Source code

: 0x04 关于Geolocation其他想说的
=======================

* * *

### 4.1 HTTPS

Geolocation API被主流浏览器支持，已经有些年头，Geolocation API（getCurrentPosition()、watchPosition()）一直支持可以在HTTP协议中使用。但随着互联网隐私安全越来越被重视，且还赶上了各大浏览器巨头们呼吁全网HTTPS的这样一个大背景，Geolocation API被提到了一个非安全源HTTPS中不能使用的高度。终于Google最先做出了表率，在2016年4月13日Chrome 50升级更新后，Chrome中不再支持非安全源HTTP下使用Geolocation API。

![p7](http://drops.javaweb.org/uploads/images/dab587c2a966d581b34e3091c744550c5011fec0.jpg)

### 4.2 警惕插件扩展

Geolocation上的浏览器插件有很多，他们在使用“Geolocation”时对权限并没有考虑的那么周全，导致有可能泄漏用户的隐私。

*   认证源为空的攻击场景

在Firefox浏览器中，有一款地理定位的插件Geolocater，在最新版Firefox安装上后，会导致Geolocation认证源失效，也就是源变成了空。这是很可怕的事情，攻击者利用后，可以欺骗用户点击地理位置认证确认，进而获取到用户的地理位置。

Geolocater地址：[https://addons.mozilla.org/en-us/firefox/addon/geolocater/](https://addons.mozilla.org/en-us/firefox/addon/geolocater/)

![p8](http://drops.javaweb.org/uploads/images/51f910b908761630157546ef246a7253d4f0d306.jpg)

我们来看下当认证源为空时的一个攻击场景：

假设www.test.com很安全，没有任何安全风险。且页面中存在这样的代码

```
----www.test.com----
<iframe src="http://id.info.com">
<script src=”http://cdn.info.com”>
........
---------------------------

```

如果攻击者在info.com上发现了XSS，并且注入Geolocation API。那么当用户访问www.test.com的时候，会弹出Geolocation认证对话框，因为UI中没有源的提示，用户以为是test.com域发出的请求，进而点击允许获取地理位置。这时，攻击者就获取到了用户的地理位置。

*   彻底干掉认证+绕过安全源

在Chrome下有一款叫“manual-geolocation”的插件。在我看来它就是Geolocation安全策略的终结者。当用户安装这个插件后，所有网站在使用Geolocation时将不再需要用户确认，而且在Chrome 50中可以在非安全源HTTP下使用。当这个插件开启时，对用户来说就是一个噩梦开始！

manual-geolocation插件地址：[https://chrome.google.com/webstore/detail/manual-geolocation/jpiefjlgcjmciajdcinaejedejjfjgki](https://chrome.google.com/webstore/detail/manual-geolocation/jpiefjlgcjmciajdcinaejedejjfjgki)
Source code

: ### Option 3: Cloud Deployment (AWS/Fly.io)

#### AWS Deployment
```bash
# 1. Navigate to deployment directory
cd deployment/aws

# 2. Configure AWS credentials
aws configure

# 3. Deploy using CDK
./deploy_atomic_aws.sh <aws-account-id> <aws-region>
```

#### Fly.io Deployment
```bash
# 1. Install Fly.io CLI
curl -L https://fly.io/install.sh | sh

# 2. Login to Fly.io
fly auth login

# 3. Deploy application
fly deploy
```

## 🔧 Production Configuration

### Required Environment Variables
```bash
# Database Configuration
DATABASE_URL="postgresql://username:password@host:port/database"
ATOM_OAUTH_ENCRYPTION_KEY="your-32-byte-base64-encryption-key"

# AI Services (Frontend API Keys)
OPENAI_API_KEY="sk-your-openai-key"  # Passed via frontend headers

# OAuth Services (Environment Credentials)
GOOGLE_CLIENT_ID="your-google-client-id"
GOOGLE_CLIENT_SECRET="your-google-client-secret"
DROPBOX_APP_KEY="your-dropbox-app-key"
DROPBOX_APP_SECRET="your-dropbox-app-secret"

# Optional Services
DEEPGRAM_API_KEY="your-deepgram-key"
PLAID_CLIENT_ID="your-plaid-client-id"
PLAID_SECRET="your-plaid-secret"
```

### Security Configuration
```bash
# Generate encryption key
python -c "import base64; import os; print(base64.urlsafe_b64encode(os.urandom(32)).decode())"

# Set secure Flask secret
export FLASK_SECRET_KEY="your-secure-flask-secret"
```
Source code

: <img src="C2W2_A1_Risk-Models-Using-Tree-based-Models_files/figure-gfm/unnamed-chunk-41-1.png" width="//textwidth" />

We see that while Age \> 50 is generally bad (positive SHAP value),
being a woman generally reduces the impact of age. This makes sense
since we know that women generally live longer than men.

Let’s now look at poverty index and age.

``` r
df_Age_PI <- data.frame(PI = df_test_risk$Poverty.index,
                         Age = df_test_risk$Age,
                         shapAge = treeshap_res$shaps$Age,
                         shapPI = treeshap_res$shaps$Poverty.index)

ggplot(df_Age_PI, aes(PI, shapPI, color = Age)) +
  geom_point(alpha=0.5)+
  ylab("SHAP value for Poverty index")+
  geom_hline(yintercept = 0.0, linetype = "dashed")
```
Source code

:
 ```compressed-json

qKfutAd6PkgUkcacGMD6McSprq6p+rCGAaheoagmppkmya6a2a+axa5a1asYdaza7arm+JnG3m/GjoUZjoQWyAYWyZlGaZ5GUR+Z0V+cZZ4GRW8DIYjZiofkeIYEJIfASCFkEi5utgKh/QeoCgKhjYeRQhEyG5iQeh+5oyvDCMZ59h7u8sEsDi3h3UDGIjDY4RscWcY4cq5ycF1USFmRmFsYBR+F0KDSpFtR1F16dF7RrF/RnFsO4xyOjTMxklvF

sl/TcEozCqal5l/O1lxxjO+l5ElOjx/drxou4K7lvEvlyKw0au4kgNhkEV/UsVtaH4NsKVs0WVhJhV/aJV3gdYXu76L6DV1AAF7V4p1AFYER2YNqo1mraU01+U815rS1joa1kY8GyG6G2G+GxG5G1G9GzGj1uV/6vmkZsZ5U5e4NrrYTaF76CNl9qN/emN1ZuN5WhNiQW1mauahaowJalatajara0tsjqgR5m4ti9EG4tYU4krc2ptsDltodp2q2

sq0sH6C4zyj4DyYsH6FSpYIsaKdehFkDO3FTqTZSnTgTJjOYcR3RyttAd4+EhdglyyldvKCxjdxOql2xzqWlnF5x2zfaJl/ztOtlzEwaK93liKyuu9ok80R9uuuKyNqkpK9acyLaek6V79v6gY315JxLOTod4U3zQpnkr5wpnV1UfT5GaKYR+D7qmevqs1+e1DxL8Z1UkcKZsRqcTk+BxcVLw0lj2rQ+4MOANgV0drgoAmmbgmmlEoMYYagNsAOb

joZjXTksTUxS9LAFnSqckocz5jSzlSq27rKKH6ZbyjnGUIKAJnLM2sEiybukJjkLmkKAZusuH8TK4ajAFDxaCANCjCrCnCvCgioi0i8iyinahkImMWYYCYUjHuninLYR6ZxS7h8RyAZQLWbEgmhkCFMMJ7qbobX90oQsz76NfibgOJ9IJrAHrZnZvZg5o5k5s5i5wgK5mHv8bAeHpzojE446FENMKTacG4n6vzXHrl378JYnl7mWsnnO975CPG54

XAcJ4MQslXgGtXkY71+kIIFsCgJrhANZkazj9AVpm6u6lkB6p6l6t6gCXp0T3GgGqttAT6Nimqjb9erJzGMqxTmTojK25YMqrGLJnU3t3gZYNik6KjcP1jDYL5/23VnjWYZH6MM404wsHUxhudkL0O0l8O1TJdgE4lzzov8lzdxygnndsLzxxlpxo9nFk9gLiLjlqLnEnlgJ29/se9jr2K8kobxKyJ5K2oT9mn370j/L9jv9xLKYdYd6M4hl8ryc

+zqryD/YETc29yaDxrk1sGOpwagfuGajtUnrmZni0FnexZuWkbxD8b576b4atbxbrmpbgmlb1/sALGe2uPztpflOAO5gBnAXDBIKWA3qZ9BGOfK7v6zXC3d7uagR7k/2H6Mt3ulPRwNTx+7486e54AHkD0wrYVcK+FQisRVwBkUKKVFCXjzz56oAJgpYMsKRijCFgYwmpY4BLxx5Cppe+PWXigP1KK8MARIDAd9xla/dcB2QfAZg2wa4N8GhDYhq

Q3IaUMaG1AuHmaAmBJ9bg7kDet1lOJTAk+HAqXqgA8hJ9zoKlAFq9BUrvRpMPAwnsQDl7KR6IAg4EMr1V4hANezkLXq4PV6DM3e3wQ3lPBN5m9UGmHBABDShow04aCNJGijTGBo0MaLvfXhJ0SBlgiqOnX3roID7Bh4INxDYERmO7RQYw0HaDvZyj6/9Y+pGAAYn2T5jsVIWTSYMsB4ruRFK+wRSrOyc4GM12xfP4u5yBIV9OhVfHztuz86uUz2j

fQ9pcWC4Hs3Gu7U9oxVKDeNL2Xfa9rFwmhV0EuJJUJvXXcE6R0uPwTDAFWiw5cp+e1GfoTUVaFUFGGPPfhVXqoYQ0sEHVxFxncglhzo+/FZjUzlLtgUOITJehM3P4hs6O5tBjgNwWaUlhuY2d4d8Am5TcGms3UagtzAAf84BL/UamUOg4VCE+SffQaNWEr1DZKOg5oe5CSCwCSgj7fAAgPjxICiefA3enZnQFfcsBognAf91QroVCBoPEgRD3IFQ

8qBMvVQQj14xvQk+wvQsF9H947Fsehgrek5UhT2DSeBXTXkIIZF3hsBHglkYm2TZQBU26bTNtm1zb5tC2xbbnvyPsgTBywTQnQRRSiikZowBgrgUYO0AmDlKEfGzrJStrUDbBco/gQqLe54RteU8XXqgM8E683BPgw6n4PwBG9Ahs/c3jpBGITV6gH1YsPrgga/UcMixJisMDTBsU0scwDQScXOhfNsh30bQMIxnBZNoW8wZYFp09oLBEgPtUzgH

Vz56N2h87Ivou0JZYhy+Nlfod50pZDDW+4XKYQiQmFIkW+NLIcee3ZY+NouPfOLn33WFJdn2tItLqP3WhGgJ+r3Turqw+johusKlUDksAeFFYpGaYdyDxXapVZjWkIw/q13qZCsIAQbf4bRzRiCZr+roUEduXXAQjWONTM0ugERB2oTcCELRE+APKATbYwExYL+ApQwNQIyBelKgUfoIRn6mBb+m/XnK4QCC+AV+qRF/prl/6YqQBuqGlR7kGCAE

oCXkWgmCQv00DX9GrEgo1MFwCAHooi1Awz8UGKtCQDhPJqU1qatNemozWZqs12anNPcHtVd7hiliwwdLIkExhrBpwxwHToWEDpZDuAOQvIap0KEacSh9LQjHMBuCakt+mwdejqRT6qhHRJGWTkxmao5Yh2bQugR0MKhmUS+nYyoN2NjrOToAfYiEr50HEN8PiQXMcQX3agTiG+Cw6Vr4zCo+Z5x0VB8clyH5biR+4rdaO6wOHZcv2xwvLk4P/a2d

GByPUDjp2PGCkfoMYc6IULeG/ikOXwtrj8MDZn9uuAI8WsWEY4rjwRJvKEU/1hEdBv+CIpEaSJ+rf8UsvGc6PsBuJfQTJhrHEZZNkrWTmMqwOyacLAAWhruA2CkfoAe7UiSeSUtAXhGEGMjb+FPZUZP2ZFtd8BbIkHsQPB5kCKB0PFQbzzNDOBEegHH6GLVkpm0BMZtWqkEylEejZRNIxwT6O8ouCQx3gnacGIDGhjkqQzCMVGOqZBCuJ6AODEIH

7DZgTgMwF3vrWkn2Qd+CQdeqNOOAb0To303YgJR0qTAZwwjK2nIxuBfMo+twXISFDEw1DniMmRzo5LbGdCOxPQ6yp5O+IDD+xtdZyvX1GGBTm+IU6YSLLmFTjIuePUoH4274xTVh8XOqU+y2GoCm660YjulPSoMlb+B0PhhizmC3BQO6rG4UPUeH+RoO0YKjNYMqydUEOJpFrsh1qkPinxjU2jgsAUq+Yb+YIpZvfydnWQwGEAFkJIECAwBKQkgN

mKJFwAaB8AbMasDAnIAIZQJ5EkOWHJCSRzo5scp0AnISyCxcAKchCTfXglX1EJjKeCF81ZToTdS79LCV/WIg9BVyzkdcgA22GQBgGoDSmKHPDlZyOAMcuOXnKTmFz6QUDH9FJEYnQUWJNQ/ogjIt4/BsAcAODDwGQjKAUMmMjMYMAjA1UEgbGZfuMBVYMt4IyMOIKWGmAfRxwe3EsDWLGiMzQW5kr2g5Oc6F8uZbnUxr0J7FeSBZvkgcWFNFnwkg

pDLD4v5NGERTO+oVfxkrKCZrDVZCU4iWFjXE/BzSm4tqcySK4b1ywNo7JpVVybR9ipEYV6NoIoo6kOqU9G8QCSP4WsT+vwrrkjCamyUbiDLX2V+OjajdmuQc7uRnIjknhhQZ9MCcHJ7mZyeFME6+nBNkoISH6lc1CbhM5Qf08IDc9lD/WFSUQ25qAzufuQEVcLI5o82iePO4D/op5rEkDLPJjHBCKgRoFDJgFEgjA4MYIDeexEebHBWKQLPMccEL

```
☆ ☆ ☆ ☆ ☆
Look through the entries and copy every line in which the string "generally" appears.

# The answer
We see that while Age \> 50 is generally bad (positive SHAP value),
being a woman generally reduces the impact of age. This makes sense
since we know that women generally live longer than men.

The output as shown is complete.